> _DOCUMENT SECTION_
========================
It is really interesting to watch our youth introducing Lithuania in other countries. Music of Litvak composers, Russian salad, Armenian dances and Tatar pastry – this is the picture of Lithuania that they see. And this is beautiful, natural and true. This is the culture of people living here – unique, shaped throughout decades or even ages. Ethnic communities are distinctive and interesting not because of the things they have transported from elsewhere, but due to their peculiarities born in Lithuania. This is exactly why we usually don’t need foreign flags during our cultural activities.
Let’s go back to the “new wave” immigrants. Can culture become the ultimate integrating factor once the economic and social issues are settled? Do we need a new centre with other goals or an expanded schedule for the old one?
As far as I know, there are plans to set up refugee integration centres in major cities of Lithuania. But that job could be entrusted to the centre. We have enough resources and experience here. So does the Red Cross which has been our partner in organising the days of African culture and other events in Kaunas during the past few years. There is no need to make new entities. We could simply distribute relevant activities among the existing organisations.
And the answer to the first part of the question is yes, of course. This is true for both the new arrivals and the local population. Culture is the most wonderful instrument to unite people.
========================
> _WHAT YOU SHOULD DO_
Reproduce the passage of the interview excerpt on culture and integration in Lithuania starting with "Let’s go back" and going on through "the old one?". The entries that follow have no connection to the interview excerpt on culture and integration in Lithuania.
========================
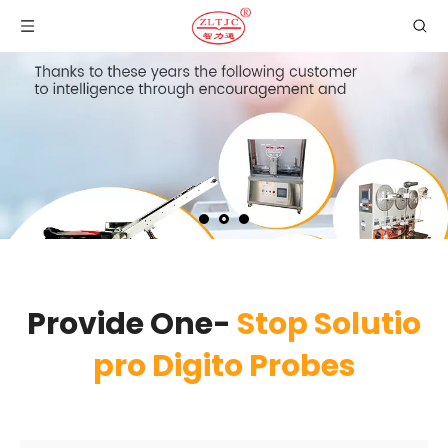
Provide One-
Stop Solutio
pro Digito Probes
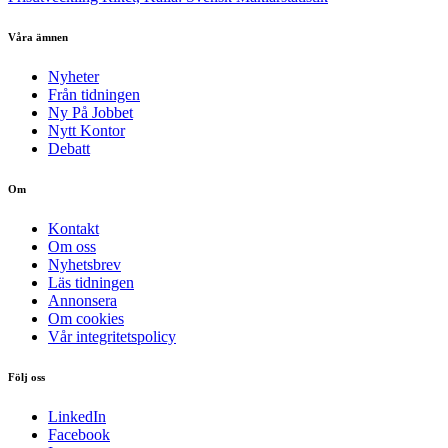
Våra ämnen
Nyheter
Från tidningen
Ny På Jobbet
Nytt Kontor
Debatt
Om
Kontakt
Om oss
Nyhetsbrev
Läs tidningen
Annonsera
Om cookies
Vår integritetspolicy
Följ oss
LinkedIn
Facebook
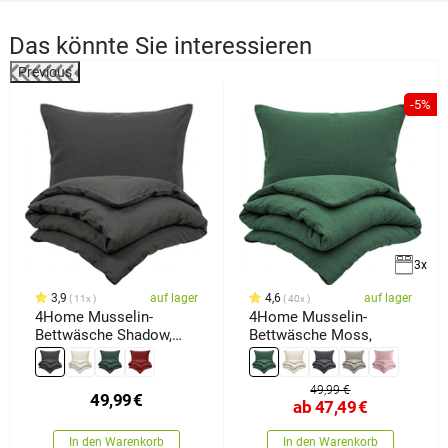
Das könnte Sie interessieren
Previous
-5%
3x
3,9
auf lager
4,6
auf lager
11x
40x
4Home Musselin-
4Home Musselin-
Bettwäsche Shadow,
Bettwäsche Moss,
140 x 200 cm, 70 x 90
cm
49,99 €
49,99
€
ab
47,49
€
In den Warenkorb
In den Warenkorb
========================
> _TASK RESPONSE_
Let’s go back to the “new wave” immigrants. Can culture become the ultimate integrating factor once the economic and social issues are settled? Do we need a new centre with other goals or an expanded schedule for the old one?